Jamais. Quelques semaines plus tard, Rose Tyson et Lucie Hansen ont été surprises ensemble et cette dernière était envoyée au-delà du mur. Il fallait croire que ce « jamais » ne signifiait finalement rien.

« Tout se fait selon Sa volonté, nous répétaient les Mères, vous ne pouvez y échapper. »

Était-ce Sa volonté que je parte de la Nation ? Que je fuie Prioratum comme un rat ? Sans doute pas, et c'est pour cette raison que tout ce qu'il s'est produit ensuite, s'est réellement passé. Ça, par contre, c'était bel et bien Sa volonté.

« Là dehors, il n'y a que des sauvages, ravagés par la maladie, qui sont prêts à tout pour mettre la main sur des jeunes filles comme vous. Vous êtes précieuses, surtout celles qui ont la capacité de porter la vie. C'est ce qu'ils veulent, se reproduire, rien de plus. Mais ne vous inquiétez pas, nous vous protégerons, le mur vous protégera de ces monstres qui vous feraient des choses horribles, inconcevables aux yeux du Saint. »

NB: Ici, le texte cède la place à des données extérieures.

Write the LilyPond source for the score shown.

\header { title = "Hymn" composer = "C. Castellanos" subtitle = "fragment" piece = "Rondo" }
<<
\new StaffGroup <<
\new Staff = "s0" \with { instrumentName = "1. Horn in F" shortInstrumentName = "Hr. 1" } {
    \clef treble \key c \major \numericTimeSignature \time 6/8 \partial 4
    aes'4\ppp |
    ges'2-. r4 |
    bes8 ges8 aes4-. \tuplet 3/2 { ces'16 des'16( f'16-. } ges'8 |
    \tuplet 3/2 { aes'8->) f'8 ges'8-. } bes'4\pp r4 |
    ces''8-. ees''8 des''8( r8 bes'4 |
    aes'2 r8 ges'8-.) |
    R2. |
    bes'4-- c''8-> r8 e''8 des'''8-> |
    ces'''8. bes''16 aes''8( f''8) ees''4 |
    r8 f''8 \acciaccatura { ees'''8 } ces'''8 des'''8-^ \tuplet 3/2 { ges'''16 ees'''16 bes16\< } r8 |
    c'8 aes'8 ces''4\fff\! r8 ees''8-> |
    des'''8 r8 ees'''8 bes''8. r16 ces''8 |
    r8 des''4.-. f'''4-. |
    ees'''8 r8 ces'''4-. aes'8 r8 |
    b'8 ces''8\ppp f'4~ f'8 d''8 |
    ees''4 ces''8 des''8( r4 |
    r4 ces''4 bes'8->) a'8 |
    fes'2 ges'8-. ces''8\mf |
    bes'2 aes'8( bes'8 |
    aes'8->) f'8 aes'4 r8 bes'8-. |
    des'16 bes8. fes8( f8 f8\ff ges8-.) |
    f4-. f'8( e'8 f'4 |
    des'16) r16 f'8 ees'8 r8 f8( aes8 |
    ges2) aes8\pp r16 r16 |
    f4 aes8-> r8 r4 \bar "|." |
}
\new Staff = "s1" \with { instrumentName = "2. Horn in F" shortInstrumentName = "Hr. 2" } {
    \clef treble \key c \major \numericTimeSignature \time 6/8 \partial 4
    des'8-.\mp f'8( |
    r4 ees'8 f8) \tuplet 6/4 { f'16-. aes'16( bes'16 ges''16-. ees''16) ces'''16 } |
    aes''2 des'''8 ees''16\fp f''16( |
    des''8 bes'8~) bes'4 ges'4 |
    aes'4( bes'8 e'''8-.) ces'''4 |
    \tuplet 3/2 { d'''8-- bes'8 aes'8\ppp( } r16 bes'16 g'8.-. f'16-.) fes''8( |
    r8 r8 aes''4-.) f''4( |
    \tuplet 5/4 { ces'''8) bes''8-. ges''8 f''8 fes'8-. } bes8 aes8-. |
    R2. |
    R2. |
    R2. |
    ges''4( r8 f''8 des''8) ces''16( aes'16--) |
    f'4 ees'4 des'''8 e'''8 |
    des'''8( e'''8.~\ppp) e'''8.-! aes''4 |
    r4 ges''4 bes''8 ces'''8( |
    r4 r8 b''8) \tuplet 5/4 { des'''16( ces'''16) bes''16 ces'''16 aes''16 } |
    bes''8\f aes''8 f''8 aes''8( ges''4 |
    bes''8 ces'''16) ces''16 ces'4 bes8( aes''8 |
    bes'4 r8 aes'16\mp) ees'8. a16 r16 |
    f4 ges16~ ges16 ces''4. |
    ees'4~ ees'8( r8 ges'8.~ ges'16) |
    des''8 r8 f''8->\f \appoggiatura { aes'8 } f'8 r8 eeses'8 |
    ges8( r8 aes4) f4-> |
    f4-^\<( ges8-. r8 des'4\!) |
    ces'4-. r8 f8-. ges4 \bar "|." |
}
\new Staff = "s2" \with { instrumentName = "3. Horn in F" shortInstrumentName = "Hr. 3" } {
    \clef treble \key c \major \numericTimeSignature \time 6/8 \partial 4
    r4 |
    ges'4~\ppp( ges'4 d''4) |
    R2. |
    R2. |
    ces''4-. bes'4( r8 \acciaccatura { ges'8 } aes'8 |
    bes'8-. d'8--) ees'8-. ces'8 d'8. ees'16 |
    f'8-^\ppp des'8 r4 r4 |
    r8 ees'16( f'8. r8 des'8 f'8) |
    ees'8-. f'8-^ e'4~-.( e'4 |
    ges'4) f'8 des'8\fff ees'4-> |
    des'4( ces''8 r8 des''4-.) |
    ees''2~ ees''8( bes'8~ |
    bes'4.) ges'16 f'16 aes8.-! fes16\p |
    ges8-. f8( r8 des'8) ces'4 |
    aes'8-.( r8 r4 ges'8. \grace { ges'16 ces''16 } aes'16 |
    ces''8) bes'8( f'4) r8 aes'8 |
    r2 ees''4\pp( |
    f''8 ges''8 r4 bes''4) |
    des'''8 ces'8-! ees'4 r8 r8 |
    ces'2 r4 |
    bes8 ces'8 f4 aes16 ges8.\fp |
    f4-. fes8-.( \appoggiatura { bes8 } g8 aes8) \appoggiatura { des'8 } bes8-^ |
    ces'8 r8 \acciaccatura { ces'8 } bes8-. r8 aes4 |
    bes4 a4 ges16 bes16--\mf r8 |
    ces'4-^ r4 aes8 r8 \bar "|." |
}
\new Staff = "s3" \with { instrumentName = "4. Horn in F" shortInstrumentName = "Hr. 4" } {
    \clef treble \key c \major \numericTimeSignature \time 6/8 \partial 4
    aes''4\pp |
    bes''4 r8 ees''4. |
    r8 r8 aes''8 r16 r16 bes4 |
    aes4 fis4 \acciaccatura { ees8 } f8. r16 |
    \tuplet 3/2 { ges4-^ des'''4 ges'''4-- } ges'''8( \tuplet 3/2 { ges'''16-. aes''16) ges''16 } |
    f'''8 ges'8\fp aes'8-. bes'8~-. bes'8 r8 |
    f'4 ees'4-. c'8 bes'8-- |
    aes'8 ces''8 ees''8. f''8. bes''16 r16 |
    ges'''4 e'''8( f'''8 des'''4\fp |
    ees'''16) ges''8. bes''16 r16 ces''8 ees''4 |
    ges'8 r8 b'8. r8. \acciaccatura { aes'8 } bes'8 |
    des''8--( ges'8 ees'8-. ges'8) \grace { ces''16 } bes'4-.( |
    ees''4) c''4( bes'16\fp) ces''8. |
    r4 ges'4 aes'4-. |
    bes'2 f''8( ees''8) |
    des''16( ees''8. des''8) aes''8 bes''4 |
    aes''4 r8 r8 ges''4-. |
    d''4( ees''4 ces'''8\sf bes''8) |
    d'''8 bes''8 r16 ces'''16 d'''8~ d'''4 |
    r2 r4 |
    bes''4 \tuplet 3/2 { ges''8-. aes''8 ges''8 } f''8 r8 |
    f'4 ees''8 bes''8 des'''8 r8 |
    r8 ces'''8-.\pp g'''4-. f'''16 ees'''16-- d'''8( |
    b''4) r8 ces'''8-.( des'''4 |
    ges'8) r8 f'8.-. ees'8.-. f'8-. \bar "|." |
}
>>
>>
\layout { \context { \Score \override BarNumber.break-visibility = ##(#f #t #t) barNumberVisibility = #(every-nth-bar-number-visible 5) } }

Après tous les mensonges que j'avais découvert, en était-ce un de plus ? Je l'ignorais mais ça m'effrayait. Je ne savais quoi faire, quoi penser. Le chaos régnait dans mon esprit. Je voulais que ça s'arrête, être enfin tranquille. Pourquoi est-ce que j'avais cette manie de penser autant ? De ressasser sans cesse le passé ? Je n'en pouvais plus.